念のためフォンについて行くと、やはりコップに水を作り出したところで、床に座り込んだ。魔力切れだろう。暴走した魔力が余分に水を生成し、溢れて床にこぼれてしまっている。
「大丈夫か?」
「駄目だった。クレイ、この水に蜜を溶かしてフォルに持って行って」
「分かった」
コップ一杯の水に、スプーン一杯分程度の蜜を溶かす。これで充分らしい。それを持って、フォルが休んでいる部屋に戻る。
「どうぞ」
「ありがとうございます」
「ありがとー」
付き添っていた女性にコップを渡す。女性にドリンクを飲ませてもらったフォルは、再び横になった。
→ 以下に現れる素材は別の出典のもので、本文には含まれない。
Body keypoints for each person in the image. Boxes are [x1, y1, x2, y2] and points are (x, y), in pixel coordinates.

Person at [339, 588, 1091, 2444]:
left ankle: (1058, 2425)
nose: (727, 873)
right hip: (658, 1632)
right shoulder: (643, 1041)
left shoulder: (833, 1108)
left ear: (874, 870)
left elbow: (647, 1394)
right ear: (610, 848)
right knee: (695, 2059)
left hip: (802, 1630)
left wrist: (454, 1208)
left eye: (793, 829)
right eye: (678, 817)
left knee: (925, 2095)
「ゴメンねー。蜜を取ってくるの、大変だったでしょー?」
「気にしなくて良い。体調を崩したのは俺たちのせいでもあるんだからな」
「えー? もしかして水を作ったことー? そんなの気にしなくて良いのにー。お礼がしたいんだけど、何かあるー?」
「気にしなくて良いと言っているのに……。ああ、それなら、フォンとしっかり話してやってくれ」
「フォンちゃんとー? うん、よく分からないけど、分かったー。マーチちゃんは何かあるー?」
「別にいいわよ。わたしは蜜を取りに行く中で収穫もあったから」
「えー、何か……」
「いいから! あんたはしっかり休みなさい!」
それだけ言って部屋を出ていくマーチ。女性が休んでいる部屋に男が長くいるのも良くないだろう。俺も退出するとしよう。
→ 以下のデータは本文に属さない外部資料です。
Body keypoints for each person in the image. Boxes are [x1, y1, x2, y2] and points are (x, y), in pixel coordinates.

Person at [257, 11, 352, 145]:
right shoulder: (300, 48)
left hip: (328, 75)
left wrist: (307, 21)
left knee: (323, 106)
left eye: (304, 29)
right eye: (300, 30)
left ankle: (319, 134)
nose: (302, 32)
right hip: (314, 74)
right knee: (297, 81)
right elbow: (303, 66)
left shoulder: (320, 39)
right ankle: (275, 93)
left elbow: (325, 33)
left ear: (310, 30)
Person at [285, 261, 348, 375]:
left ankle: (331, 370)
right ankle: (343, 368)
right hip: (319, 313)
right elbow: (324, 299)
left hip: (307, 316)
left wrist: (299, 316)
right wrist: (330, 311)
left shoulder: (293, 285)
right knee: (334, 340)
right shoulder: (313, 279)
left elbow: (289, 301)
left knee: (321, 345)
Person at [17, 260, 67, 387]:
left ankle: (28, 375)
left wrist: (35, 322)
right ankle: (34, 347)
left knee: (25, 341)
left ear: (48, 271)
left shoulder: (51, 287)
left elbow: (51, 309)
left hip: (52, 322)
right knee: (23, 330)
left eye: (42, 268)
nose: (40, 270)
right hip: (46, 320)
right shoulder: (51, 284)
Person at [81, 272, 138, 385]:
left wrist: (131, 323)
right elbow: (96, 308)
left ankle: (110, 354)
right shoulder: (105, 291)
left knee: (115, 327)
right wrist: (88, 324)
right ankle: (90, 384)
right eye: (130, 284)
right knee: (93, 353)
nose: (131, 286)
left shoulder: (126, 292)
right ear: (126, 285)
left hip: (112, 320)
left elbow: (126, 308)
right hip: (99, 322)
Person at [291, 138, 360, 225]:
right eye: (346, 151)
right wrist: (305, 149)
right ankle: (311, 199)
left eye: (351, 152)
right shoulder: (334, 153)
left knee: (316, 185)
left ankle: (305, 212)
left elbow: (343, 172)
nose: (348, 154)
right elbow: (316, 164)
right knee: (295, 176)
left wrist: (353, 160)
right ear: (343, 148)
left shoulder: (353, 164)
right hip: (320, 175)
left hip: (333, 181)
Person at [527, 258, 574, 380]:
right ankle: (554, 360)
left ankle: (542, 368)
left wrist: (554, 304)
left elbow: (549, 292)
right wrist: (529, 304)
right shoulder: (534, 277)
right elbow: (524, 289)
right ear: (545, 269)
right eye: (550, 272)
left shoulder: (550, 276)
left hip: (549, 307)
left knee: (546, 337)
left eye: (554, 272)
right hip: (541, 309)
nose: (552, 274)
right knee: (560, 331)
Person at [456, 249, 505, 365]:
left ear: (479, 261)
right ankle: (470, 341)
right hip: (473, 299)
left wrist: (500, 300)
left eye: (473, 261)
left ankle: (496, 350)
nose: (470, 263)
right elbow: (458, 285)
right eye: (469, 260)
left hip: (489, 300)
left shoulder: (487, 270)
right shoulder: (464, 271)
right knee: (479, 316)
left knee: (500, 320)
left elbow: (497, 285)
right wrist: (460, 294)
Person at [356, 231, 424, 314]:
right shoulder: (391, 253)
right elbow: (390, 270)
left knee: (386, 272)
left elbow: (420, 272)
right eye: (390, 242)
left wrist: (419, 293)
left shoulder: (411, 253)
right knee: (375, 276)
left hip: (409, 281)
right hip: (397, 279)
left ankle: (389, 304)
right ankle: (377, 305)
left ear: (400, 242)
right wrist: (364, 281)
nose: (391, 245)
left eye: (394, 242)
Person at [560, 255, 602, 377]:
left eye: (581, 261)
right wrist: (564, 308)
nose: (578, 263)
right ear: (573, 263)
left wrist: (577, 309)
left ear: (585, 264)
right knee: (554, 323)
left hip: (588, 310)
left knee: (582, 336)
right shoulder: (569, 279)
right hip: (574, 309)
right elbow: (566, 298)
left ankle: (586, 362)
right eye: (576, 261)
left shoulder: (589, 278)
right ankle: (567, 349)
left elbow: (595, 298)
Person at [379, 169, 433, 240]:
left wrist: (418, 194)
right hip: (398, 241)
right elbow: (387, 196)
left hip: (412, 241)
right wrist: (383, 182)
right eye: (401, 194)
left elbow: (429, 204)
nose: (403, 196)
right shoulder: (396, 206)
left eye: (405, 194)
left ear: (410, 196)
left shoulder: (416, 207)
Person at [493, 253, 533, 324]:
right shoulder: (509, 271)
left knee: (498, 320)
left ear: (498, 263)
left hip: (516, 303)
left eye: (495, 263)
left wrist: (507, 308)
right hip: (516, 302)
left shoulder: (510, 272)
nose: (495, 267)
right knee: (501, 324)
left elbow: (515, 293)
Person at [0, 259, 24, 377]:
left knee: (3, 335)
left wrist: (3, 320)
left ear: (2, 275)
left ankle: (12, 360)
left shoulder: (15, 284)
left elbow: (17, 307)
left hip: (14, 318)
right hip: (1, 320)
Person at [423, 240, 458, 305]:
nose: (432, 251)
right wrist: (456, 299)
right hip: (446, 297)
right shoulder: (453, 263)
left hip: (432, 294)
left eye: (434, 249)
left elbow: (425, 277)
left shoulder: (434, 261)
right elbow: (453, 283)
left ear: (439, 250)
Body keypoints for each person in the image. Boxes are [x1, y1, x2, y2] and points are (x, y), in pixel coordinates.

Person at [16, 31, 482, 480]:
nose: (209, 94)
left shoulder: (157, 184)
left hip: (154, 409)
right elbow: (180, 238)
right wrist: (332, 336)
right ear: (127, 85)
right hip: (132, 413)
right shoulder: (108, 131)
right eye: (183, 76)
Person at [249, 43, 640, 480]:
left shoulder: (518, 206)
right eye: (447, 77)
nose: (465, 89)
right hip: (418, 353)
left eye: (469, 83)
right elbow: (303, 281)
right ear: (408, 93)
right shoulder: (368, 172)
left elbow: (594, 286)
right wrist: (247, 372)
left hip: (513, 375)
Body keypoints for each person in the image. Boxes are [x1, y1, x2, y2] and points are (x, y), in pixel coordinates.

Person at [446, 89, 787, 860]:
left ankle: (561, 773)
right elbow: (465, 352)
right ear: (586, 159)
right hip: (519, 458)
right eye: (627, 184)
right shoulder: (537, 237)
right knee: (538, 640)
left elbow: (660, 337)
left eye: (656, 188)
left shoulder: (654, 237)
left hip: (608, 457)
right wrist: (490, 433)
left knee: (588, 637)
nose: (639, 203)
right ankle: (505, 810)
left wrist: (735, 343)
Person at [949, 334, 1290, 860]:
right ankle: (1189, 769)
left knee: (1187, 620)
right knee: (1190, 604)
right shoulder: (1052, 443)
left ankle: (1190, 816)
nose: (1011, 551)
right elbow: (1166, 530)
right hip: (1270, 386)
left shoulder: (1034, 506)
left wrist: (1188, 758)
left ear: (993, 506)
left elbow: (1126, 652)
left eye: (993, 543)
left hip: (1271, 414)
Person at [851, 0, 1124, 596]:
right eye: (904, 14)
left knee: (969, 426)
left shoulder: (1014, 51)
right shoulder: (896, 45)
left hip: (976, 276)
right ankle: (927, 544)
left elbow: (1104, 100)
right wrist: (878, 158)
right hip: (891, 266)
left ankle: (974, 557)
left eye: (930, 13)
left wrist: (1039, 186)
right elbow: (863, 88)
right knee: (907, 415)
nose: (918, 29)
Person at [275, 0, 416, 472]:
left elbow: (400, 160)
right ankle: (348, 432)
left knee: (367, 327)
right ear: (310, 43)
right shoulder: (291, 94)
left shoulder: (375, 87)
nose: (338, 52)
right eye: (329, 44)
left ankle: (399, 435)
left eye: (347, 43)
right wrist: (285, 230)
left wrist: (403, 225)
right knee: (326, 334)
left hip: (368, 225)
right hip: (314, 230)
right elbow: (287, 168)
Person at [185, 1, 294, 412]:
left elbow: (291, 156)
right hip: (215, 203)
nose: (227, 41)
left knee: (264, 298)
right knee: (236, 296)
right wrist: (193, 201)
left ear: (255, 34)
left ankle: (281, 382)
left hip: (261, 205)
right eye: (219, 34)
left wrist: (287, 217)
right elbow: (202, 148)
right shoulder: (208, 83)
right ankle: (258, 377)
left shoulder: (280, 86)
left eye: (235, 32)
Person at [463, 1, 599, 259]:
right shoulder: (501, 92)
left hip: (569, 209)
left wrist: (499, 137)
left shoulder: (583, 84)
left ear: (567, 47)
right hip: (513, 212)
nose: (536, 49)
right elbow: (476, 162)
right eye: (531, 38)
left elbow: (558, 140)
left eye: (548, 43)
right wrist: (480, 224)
「じゃあ俺も行く。マーチの言う通り、しっかり休んだ方が良い。フォンも心配しているからな」
「むぅ……分かったー」
部屋を出て、魔力切れのフォンが休んでいるところに顔を出す。
「フォン、フォルとしっかり話をしておけよ」
「う、うん。そうする」
それだけ言って家を出る。マーチがいない。恐らく俺と同様に外に出たんだろう。フォンとフォルが話をする間、適当に街を歩いて時間をつぶすか。